The data:

=== Begin Enclosure ===

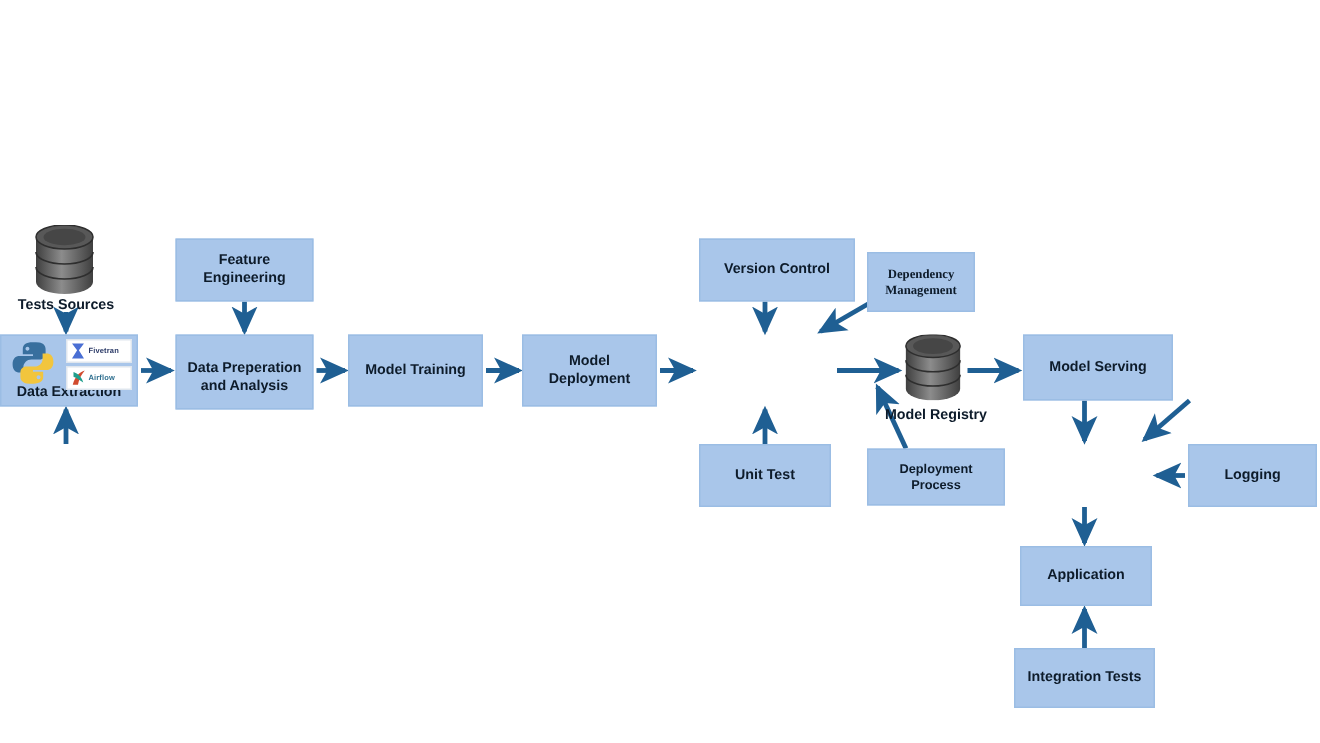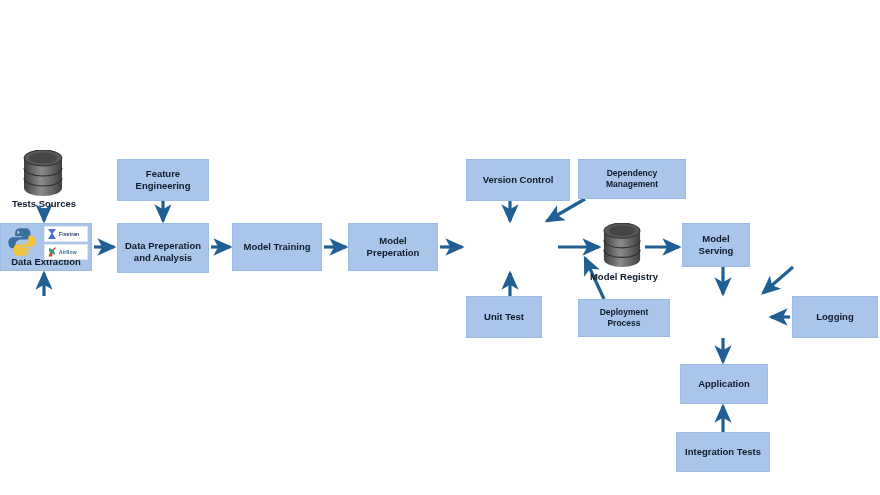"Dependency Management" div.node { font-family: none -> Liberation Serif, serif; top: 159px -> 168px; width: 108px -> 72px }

=== End Enclosure ===
=== Begin Enclosure ===

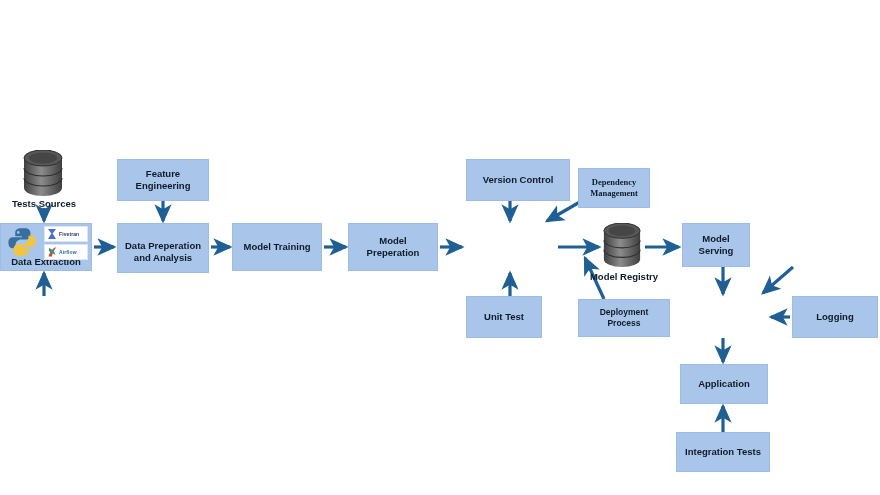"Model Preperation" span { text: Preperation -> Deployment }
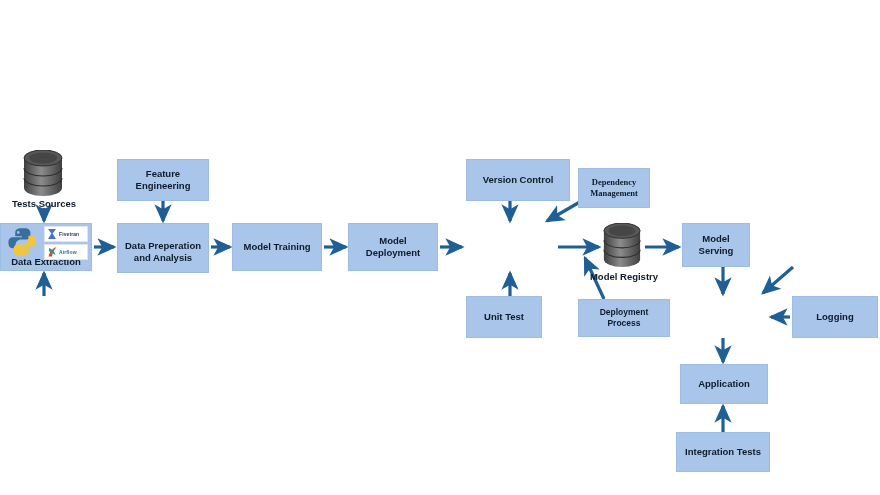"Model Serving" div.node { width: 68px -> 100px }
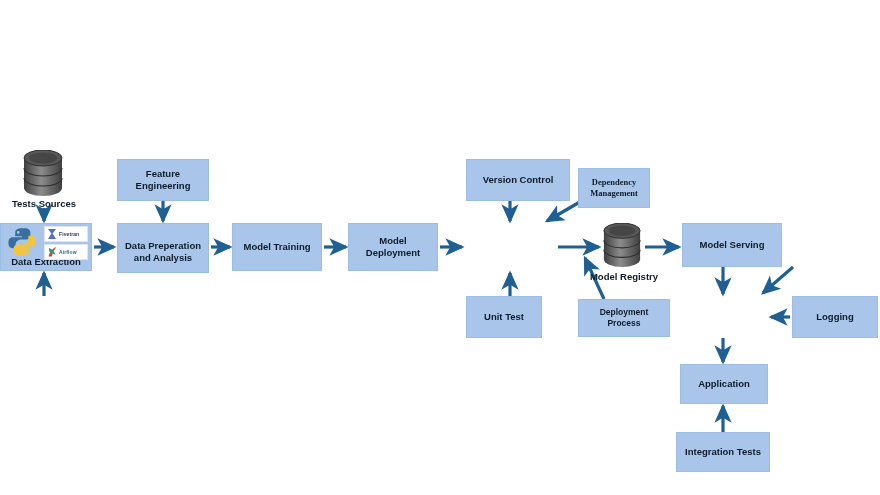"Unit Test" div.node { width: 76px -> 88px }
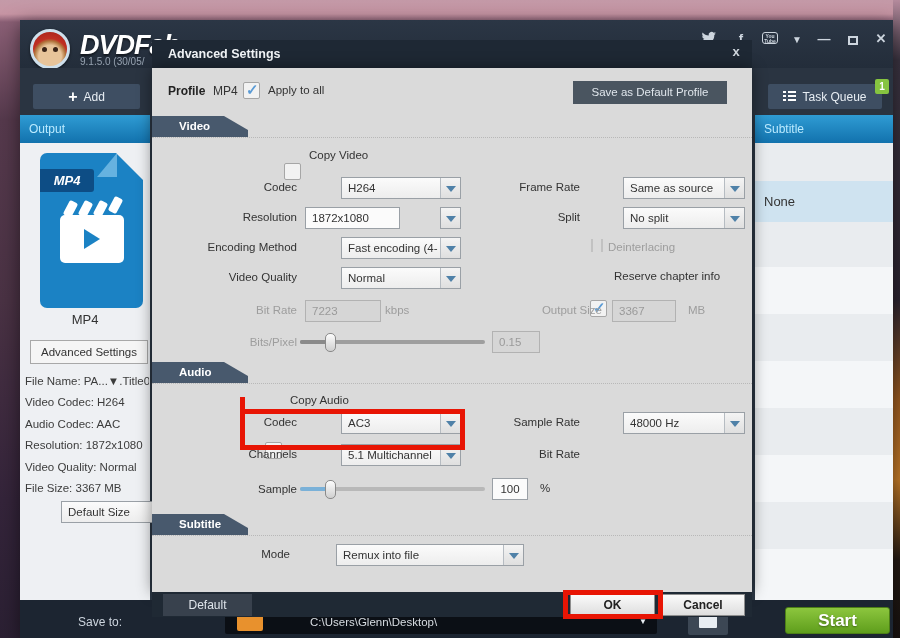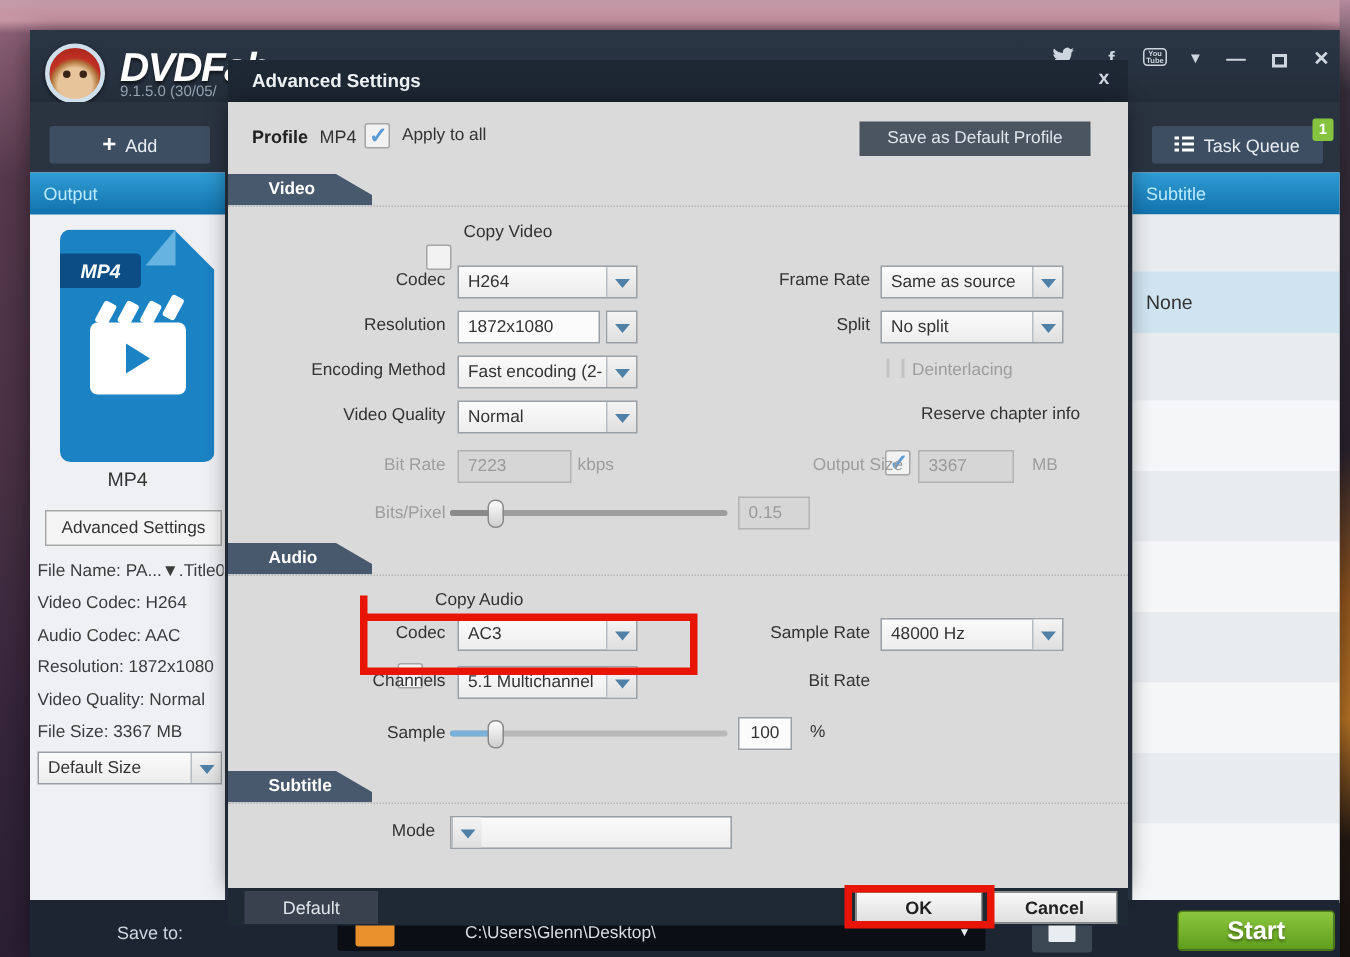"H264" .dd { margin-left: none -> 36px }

=== End Enclosure ===

Exercise details: Your answer must be everything above from the line with "width: 76px ->" down to the line with "margin-left: none ->", word for word, and no pictures.

Solution to this problem:
"Unit Test" div.node { width: 76px -> 88px }
"H264" .dd { margin-left: none -> 36px }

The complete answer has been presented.